On that note, I’d like to give a quick plug once again for Follow the Sun because if you like the anticipation and romance of Before Sunrise, you’ll probably enjoy these elements in my book. To read an early copy, be sure and sign up to receive the Cinema Sips weekly posts via email before March 1st 2023 (you’ll find the sign-up field on the right-hand side of the screen on the Cinemasips.com desktop site, and if you’re a mobile user, scroll up/down until the “Follow” button appears at the bottom). My publisher has graciously agreed to send NetGalley links for an advance copy of the e-book to my loyal followers since so many of you have told me how excited you are to read it. Of course, if you’d rather wait and throw the final print version in your beach bag this summer, pre-orders are always an option, and deeply appreciated!! Cheers, and thanks to all my current and future readers for getting off the train with me 😊.

Classic Films · Dramas

From Here to Eternity

Image credit: From Here to Eternity, 1953

We’ve all seen this shot. Deborah Kerr locked in a passionate embrace with Burt Lancaster on a Hawaiian beach, waves crashing around them as they kiss in the sand. You’d think this would be indicative of the romance in the movie as a whole, but if you’ve ever sat down and actually watched From Here to Eternity (Disc/Download), then you know- there are no happy endings to be found. I see the image, and I just want to scream: “False advertising!!!”

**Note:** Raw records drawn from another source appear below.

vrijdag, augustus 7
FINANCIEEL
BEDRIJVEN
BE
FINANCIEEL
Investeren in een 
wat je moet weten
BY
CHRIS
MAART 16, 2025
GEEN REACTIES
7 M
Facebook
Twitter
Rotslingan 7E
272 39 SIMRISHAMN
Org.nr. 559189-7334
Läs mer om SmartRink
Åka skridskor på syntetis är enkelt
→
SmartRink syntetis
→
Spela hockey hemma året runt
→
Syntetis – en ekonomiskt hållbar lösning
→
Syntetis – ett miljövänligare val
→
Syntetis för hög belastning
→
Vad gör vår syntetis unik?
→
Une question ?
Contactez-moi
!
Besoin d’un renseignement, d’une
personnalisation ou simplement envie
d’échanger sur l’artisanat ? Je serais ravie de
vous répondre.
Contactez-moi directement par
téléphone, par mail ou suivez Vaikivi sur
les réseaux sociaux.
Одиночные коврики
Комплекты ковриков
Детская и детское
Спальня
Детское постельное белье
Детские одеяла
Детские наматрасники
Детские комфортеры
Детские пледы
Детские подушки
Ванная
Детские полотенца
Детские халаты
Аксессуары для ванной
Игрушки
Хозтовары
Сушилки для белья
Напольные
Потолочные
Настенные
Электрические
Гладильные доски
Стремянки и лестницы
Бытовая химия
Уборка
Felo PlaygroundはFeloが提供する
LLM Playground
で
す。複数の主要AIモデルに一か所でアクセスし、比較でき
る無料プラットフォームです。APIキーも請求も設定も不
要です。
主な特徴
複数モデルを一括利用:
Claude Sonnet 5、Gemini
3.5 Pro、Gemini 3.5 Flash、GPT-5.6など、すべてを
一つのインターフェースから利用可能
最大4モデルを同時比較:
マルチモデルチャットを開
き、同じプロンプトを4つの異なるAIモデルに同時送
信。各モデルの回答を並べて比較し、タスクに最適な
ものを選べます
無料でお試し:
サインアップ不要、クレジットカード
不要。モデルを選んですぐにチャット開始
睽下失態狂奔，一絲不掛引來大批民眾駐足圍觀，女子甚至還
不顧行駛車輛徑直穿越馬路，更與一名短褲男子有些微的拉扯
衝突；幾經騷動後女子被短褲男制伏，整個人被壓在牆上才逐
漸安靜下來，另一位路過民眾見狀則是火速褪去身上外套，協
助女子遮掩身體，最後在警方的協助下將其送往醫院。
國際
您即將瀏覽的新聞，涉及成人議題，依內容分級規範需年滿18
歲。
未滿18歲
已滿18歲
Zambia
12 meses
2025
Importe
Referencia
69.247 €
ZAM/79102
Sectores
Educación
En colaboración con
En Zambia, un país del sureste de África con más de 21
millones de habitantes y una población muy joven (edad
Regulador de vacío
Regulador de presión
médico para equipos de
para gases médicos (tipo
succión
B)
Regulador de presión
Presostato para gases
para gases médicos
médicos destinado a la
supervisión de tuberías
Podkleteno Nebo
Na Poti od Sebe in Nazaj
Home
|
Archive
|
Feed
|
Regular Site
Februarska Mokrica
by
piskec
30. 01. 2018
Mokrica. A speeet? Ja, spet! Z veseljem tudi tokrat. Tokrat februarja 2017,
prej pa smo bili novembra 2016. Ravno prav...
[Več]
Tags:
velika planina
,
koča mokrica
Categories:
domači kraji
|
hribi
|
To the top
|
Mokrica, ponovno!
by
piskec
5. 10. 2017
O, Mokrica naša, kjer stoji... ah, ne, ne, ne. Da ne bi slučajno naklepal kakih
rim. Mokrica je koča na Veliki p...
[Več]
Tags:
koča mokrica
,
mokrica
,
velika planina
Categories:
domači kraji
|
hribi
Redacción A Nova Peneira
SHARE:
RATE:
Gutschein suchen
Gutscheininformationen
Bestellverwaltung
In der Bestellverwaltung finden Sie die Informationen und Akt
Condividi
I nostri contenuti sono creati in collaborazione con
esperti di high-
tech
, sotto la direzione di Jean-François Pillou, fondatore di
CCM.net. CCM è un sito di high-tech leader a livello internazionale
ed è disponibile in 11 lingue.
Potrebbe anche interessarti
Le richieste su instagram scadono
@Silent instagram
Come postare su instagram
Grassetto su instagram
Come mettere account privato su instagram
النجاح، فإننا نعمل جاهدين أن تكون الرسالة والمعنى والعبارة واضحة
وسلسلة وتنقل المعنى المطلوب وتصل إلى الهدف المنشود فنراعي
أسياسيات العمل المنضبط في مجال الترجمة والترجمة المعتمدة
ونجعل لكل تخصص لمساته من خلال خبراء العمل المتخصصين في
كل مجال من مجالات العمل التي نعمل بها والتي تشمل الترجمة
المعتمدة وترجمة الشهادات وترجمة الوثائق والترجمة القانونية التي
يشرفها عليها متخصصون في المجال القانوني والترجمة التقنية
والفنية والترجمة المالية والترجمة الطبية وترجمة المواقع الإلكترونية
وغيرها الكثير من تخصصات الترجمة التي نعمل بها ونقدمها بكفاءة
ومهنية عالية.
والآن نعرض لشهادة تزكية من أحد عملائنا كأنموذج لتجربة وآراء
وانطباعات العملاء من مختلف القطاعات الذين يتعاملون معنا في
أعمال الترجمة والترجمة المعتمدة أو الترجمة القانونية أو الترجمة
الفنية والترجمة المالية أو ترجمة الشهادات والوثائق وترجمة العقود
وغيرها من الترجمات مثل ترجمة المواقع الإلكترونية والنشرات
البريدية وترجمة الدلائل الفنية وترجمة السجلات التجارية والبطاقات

In fact, the love story subplots of this classic film only receive the bare minimum of screentime. This is a movie about military power trips, not trips down the aisle. I’d equate it more to Cool Hand Luke than Casablanca. Burt Lancaster, Montgomery Clift, and Frank Sinatra are terrific in their roles as three conflicted army soldiers on the eve of the Pearl Harbor attack, while Deborah Kerr and Donna Reed are magnetic as their love interests. Where the plot drags and meanders, the actors soar. It’s funny to me that the famous beach scene gets vaulted as one of the most romantic movie images because the truth of that scene is far different. Burt Lancaster wants to see how far his boss’s wife will go with him, believing she’s already been “loose” with soldiers in the past. When he mentions her reputation, it’s like a needle scrape across the record. Suddenly, that beach gets very, very cold. It’s a great moment, and there’s certainly a lot of drama when she explains her situation, but… “romantic” it is not. I guess we were all too mesmerized by Burt’s muscles to notice. By “we”, I mean myself.

One thing these characters do frequently is drink. Clearly, the army is a very stressful environment, even in paradise. Legend has it, one of Frank Sinatra’s favorite cocktails was the Navy Grog, a delicious tiki concoction that’s fallen by the wayside due to its complicated preparation. The drink was meant to be garnished and sipped through an ice cone, which required a special mold to make, and… yeah. I’m not doing that. So let’s keep the drink recipe and alter the prep for the modern home bar enthusiast. While watching From Here to Eternity, I recommend drinking an Army Grog.

Army Grog

1 oz Dark Rum

1 oz Gold Rum

1 oz White Rum (I used Koloa Rum, in a nod to Hawaii!)

1 oz Honey Syrup (1:1 ratio honey to water)

¾ oz Club Soda

¾ oz Grapefruit Juice

¾ oz Lime Juice

Lime Wheel garnish

Combine rums, honey syrup, club soda, grapefruit, and lime juices in a shaker with ice. Shake until chilled, then strain into a glass filled with crushed ice. Garnish with a lime wheel.

With a slew of Oscars to its credit (including one for Ol’ Blue Eyes), From Here to Eternity manages the tricky task of being a war picture with mass appeal. Maybe the key is that there’s very little actual war depicted. We all know it’s coming, which provides even more tension for the fate of these characters, but we’re not bogged down with fighter jets and explosions. So go ahead, call it a great movie. Just don’t call it a romance. Cheers!